Ayrıca, Türkiye’de yargının iş yükünün ağır olduğu söylemi hakimdir ancak mahkeme sayısı mevcut şartlarda bile oldukça yeterlidir. Aslolan mahkeme sayısını artırmak değil, bu mahkemelerde adalet dağıtacak hukukçuların yetkinliğini artırmak, mevcut iş yükünü hâkim, savcı ve avukatlar arasında uygun şekilde dağıtmak gerekmektedir. Yargının kaynaklarını daha etkin ve dengeli olarak kullanacak ve verimli çalışmayı sağlayacak şekilde yargılama usullerinin geliştirilmesi önemli bir çözüm olacaktır” dedi.
TEK CELSEDE KARARA BAĞLANMALI DAVALAR 3-4 AYDA BİTİRİLMELİDİR
Gün açıklamasının devamında, “Uyuşmazlıkların erken aşamada tespit edilerek milli veri tabanına kaydedilmesi, sulh ve uzlaşmanın teşvik edildiği yargıya intikal eden dosyaların iyi hazırlanması, yargılamanın tek celsede yapılmasını ve davaların 3-4 ayda sonlandırılmasını sağlayacak Modern Uyuşmazlık Yönetimi mantalitesi benimsenmelidir” dedi.
HERKES KANUN ÖNÜNDE EŞİT OLMALI
Kanun önünde eşitlik ilkesinden taviz verilemeyeceğini söyleyen Gün, “Kanun önünde eşitlik ilkesinin hakim olduğu hukuk devletinde hiç kimsenin ayrıcalıklı ve kanundan bağışık olması kabul edilemez.
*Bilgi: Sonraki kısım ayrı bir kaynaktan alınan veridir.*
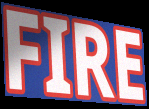
FIRE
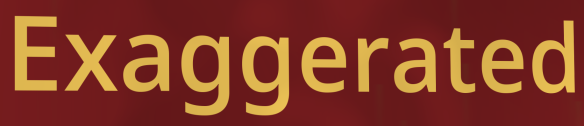
Exaggerated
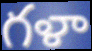
గళా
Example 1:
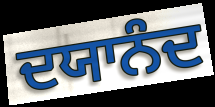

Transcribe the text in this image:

ਦਯਾਨੰਦ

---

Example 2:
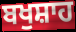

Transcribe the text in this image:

ਬਖੁਸ਼ਾਹ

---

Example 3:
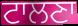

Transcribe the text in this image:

ਟਾਲਣਾ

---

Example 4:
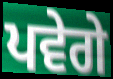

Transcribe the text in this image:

ਪਵੇਗੇ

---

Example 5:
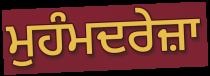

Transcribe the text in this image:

ਮੁਹੰਮਦਰੇਜ਼ਾ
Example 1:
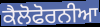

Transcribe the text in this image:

ਕੈਲੋਫੋਰਨੀਆ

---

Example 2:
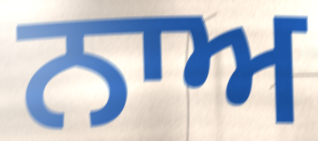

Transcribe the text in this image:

ਨਾਅ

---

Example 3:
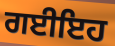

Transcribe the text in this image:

ਗਈਇਹ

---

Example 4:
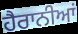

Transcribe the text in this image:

ਹੈਰਾਨੀਆਂ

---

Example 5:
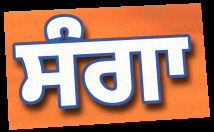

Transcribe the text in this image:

ਸੰਗਾ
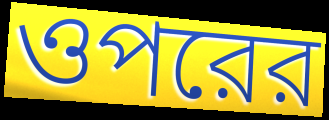
ওপরের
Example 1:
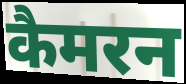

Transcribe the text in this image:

कैमरन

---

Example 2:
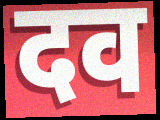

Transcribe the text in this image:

दव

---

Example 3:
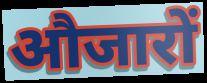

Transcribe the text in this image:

औजारों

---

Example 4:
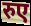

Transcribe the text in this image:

रुए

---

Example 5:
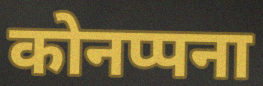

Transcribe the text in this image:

कोनप्पना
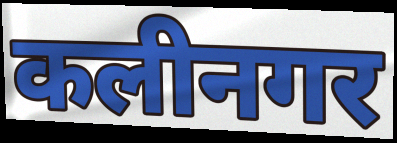
कलीनगर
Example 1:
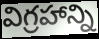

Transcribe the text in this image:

విగ్రహాన్ని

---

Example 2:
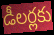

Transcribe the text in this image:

డీలర్లకు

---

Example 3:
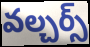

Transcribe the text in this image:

వల్చర్స్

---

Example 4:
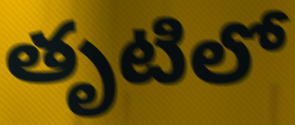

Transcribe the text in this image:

తృటిలో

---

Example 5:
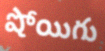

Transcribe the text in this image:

షోయిగు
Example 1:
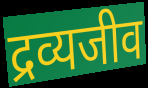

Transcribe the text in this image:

द्रव्यजीव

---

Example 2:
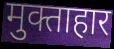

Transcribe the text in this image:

मुक्ताहार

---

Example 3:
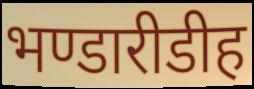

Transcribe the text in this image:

भण्डारीडीह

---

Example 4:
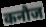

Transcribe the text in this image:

कनौज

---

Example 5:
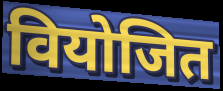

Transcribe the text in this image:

वियोजित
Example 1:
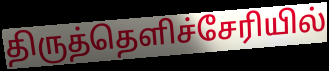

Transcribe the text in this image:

திருத்தெளிச்சேரியில்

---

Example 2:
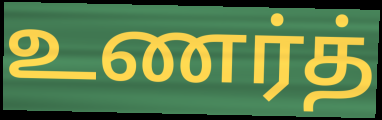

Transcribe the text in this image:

உணர்த்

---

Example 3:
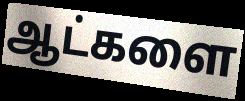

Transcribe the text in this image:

ஆட்களை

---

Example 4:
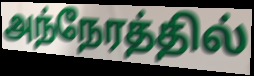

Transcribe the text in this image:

அந்நேரத்தில்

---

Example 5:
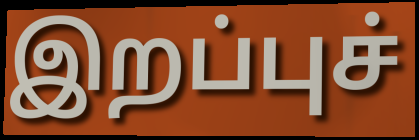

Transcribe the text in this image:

Mevkiine, kimliğine ve görevine bakılmaksızın herkese karşı hukukun üstünlüğünün sağlanması gerekir. Kamu görevlilerin suçlarının soruşturması idari amirlerin, en nihayetinde siyasi iktidarın izin vermesi şartına bağlıdır. Yargının devreye girmesi iktidardaki siyasilerin keyfiyetine kalmıştır. Yargısal soruşturmaları idari merciler yapar ve idare, suçluları koruma, masumları yargı önüne çıkartma imkanına sahiptir. Dokunulmazlık ve kamu görevlerinin gerekleri, bu imtiyazdan yararlananlar bakımından uzmanlık mahkemelerini kurmaktan ve özel süreçler getirmekten öteye geçmemelidir” ifadelerini kullandı.